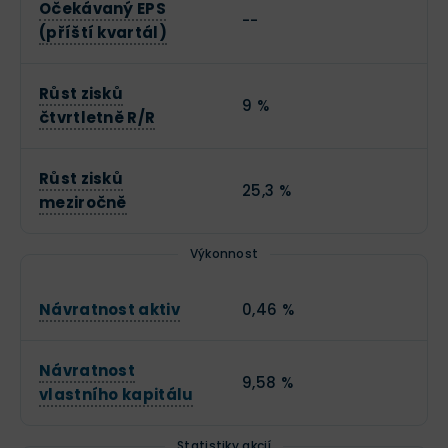
Očekávaný EPS
--
(příští kvartál)
Růst zisků
9 %
čtvrtletně R/R
Růst zisků
25,3 %
meziročně
Výkonnost
Návratnost aktiv
0,46 %
Návratnost
9,58 %
vlastního kapitálu
Statistiky akcií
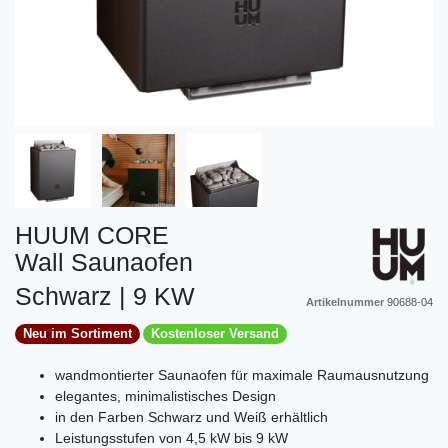
HUUM CORE
Wall Saunaofen
Schwarz | 9 KW
Artikelnummer
90688-04
Neu im Sortiment
Kostenloser Versand
wandmontierter Saunaofen für maximale Raumausnutzung
elegantes, minimalistisches Design
in den Farben Schwarz und Weiß erhältlich
Leistungsstufen von 4,5 kW bis 9 kW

* * * * * * *

▶ [WHAT IS NEEDED] Collect every line in the items above that contains the word "Schwarz".

▶ [YOUR SOLUTION]
Schwarz | 9 KW
in den Farben Schwarz und Weiß erhältlich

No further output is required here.